Do I have to set cache expiration every time on HTML?

I want to set cache expiration for my html page after may be 10days
<META HTTP-EQUIV="expires" CONTENT="Thu, 12 Apr 2012 08:21:57 GMT">
So my question is
What happens after 10days? yes the cache will get expire but do I have to set the expiration date again ?
I there a way to set the day length in number for eg: 10
Am confused here please give me some reference.
Please help...
The tag has limited effect. In particular, it does not affect proxies, since they work on HTTP headers and do not parse HTML documents.
After the expiry time, browsers are expected to treat the copy of the page in their caches as stale and not use it but request for the page from the server (if online), at least conditionally (send if modified since such-and-such). This means that after any new request for the page, the copy received should not be cached at all. So yes, you should set a new expiry date, unless you really want to prevent caching.
The Expires header or its meta simulation needs to have a specific time mentioned. There are other ways to affect caches, see http://www.mnot.net/cache_docs/
You need to use some kind of server-side scripting language (like PHP or ASP or JSP) to set that date dynamically. This is only a 'hint' and browsers may or may not even listen to it.

• Work instruction 1: Summarize the cache expiration thread in two sentences.

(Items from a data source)
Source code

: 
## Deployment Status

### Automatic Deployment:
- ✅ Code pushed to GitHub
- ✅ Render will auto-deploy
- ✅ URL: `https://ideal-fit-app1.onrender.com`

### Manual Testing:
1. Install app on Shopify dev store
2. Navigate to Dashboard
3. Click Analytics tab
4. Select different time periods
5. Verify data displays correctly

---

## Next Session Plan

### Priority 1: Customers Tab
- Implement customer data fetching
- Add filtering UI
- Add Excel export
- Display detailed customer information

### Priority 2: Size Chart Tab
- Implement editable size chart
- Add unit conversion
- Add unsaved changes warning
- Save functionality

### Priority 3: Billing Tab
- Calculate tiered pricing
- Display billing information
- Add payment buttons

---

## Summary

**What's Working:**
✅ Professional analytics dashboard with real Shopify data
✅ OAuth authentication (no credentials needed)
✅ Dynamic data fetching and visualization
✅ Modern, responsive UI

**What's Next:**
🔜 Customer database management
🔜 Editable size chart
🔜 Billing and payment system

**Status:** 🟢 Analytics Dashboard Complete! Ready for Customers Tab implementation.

• Work instruction 2: Edit the records starting at their first line and ending at the line that contains "- Save functionality", replacing "Priority" with "Goal" and leaving everything else unchanged. Return only those lines.

• Output 1: The asker wants an HTML page's cache to expire after about ten days using an expires meta tag, and asks whether the expiration date must be set again afterward or can be given as a number of days. The replies explain that the tag has limited effect, that a new expiry date is needed unless caching should be prevented, that a specific time must be given, and that a server-side scripting language can set the date dynamically.

• Output 2:
Source code

: 
## Deployment Status

### Automatic Deployment:
- ✅ Code pushed to GitHub
- ✅ Render will auto-deploy
- ✅ URL: `https://ideal-fit-app1.onrender.com`

### Manual Testing:
1. Install app on Shopify dev store
2. Navigate to Dashboard
3. Click Analytics tab
4. Select different time periods
5. Verify data displays correctly

---

## Next Session Plan

### Goal 1: Customers Tab
- Implement customer data fetching
- Add filtering UI
- Add Excel export
- Display detailed customer information

### Goal 2: Size Chart Tab
- Implement editable size chart
- Add unit conversion
- Add unsaved changes warning
- Save functionality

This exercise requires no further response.